= Egil Eriksen =

Norwegian politician

Egil Johan Marius Eriksen (20 April 1909 – 2 November 1996) was a Norwegian educator and politician for the Labour Party.

He was born in Solum Municipality as a son of mason Kristian Eriksen (1873–1935) and housewife Birgitte Syse (1867–1933). He finished his secondary education in 1927 and graduated from the University of Oslo with the cand.real. degree in 1934. While studying he was a teacher at Skotfoss primary school from 1931 to 1932. After graduation, he was a teacher at Vahl Upper Secondary School in Oslo from 1935 to 1936, and then worked at the upper secondary school in Mandal from 1936 to 1946. He was acting principal in two periods. During the occupation of Norway by Nazi Germany he was arrested in June 1944. He was held in Arkivet until 11 November 1944, then in Berg concentration camp to the occupation's end in May 1945. He was later a principal in Bø Municipality from 1948 to 1953 and in Mandal from 1953 to 1976.

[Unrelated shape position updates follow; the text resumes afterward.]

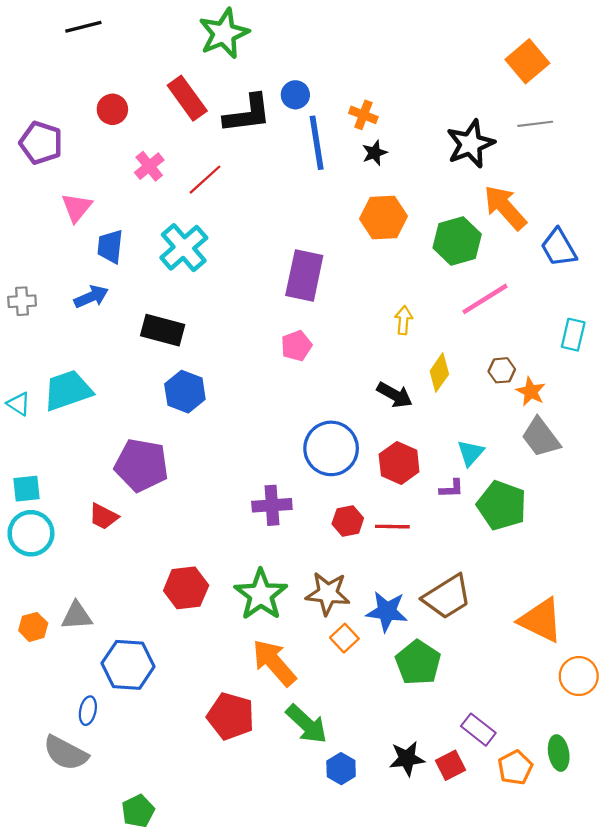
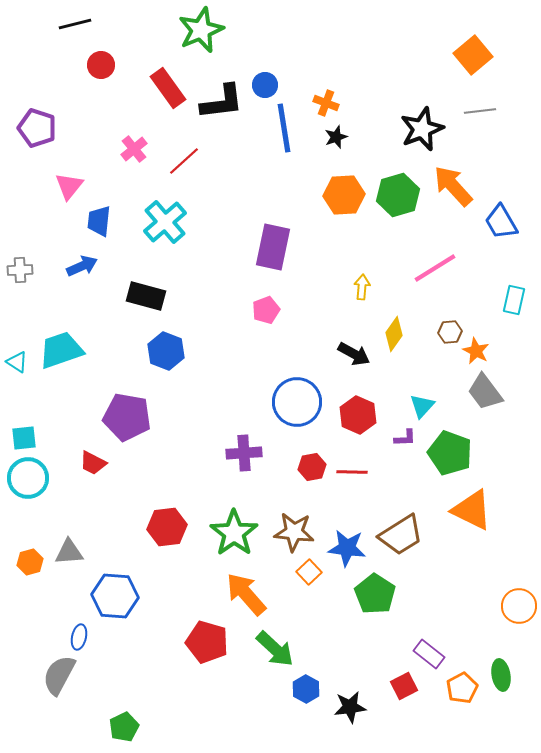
red circle: (112, 109) -> (101, 65), moved
green hexagon: (457, 241) -> (398, 195), moved
orange triangle: (541, 620) -> (472, 510), moved
gray semicircle: (66, 753) -> (59, 675), turned 90
black star: (407, 759) -> (350, 707), moved

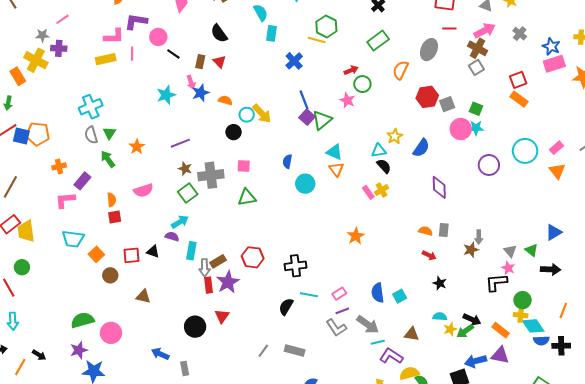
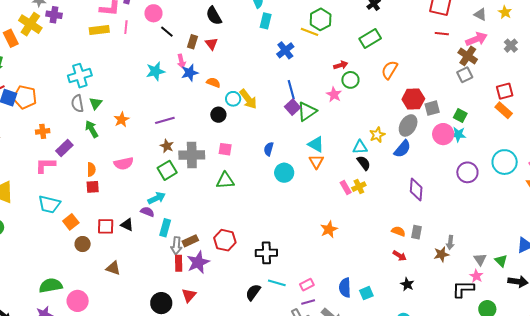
gray ellipse: (429, 50) -> (408, 125), moved

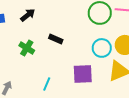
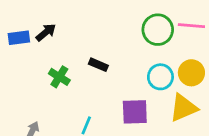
black arrow: (28, 15) -> (46, 32), moved

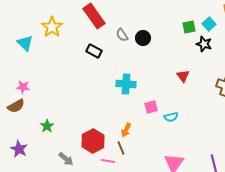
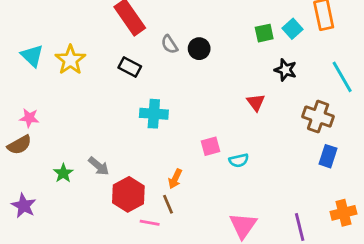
yellow star: (52, 27) -> (70, 60), moved
black star: (204, 44) -> (285, 70), moved
cyan cross: (126, 84) -> (154, 114), moved
gray arrow: (66, 159) -> (99, 166), moved

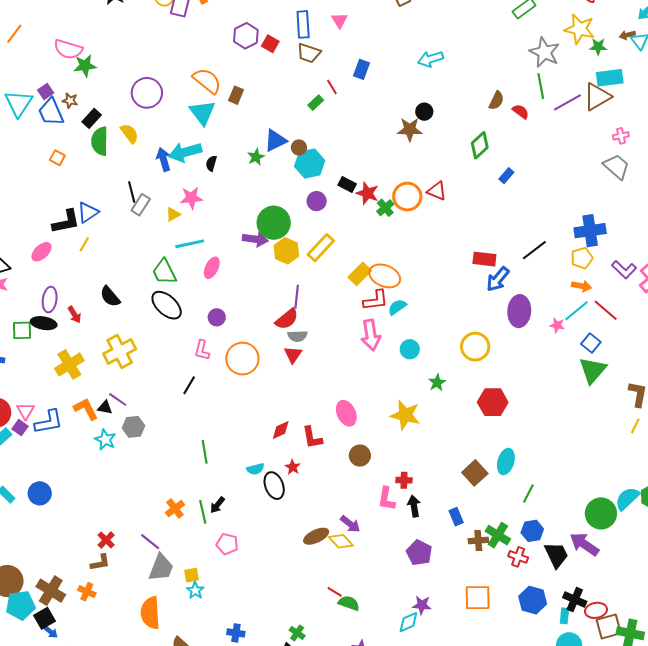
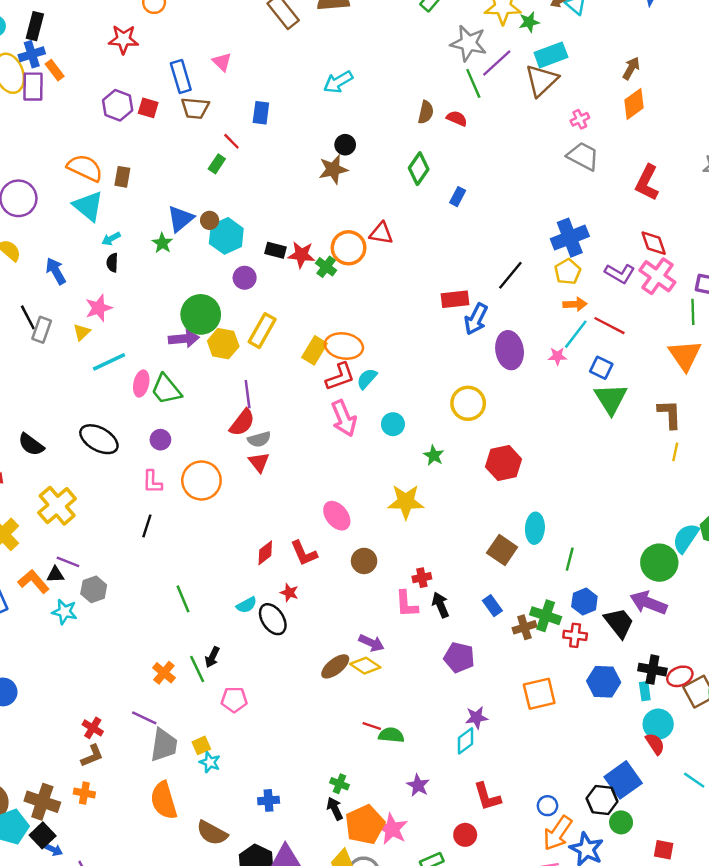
purple line: (568, 102) -> (497, 63), moved
cyan arrow: (185, 152) -> (111, 239), moved, size x0.5
green trapezoid: (164, 272) -> (166, 389), moved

He was a member of the municipal council of Mandal Municipality from 1945 to 1948, and also a deputy representative to the Parliament of Norway from the Market towns of Vest-Agder and Rogaland counties during the term 1945–1949. As Sven Oftedal was named to Gerhardsen's Second Cabinet in December 1945, Eriksen filled his seat. This would become permanent in June 1948, as Oftedal died and Eriksen advanced to being a full representative. He was a member of the Standing Committee on Education and Church Affairs. While living in Bø he chaired the local party chapter from 1951 to 1953. He was later a member of the municipal council of Mandal Municipality from 1955 to 1963 and 1967 to 1971.